• WORK TO COMPLETE:
Each line in the entries that has the word "geavanceerde" has to be copied.

• DATA EXCERPTS:
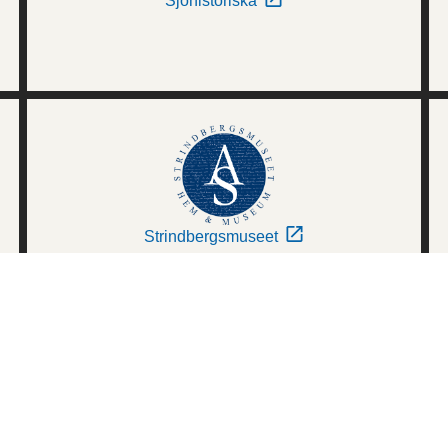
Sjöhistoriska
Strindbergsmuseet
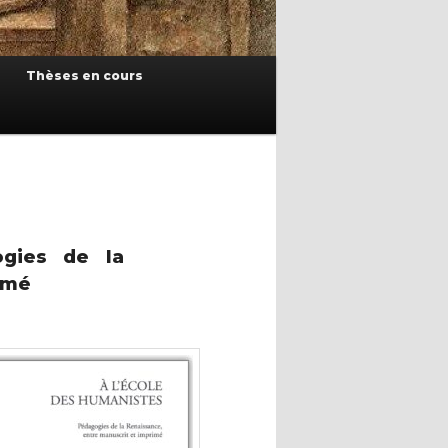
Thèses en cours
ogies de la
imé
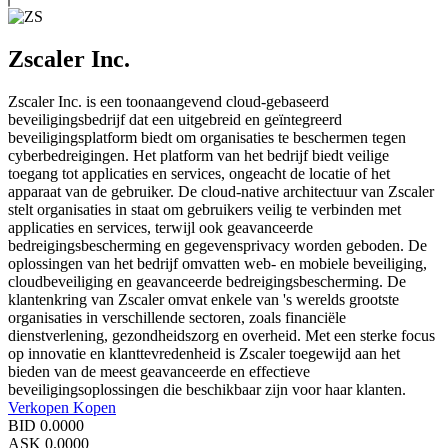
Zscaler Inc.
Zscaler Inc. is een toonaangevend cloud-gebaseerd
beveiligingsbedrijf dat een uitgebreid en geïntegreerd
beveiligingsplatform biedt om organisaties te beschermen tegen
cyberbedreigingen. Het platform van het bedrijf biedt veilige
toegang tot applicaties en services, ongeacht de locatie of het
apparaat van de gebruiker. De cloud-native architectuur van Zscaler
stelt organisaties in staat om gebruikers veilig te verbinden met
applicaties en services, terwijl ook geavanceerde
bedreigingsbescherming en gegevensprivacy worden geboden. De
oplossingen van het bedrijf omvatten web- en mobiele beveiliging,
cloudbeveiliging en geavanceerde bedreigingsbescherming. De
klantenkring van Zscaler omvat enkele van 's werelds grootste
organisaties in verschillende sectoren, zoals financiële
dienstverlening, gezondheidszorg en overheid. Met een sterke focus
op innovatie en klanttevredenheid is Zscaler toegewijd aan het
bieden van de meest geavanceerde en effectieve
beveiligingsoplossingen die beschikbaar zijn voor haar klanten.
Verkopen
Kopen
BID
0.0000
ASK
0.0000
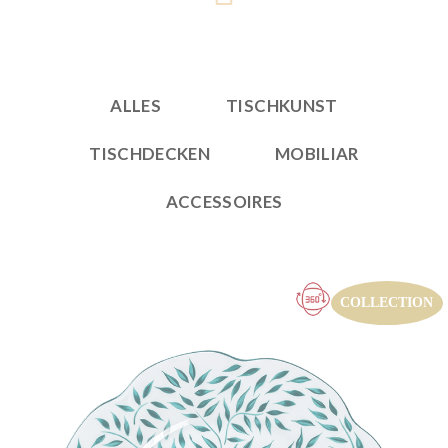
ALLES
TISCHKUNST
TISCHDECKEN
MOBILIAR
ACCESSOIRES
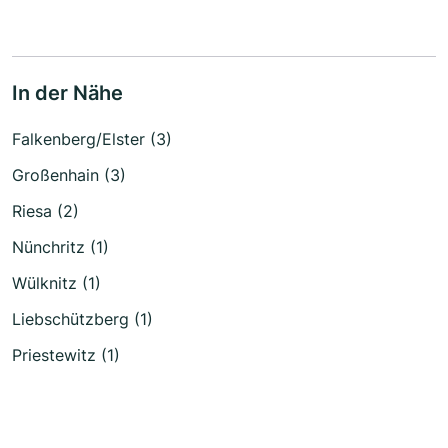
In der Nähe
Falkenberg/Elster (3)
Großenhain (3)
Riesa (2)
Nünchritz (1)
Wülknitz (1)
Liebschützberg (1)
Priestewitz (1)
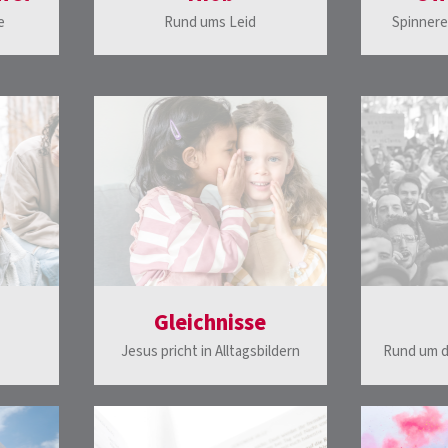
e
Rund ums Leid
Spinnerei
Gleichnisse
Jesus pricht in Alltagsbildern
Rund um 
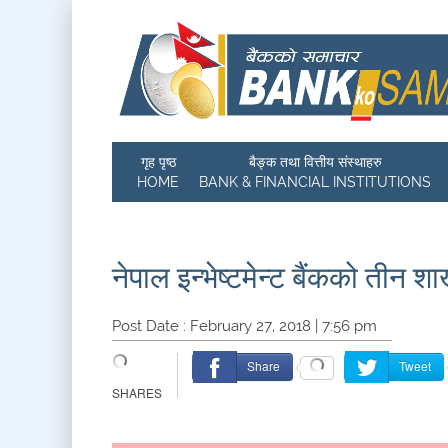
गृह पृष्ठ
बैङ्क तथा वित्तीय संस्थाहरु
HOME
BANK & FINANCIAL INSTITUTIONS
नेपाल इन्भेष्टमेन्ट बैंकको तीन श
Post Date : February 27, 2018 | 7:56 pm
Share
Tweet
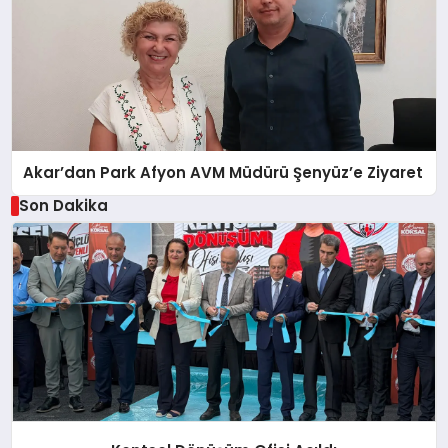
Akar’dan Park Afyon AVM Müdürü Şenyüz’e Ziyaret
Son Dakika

• TASK RESPONSE:
applicaties en services, terwijl ook geavanceerde
cloudbeveiliging en geavanceerde bedreigingsbescherming. De
bieden van de meest geavanceerde en effectieve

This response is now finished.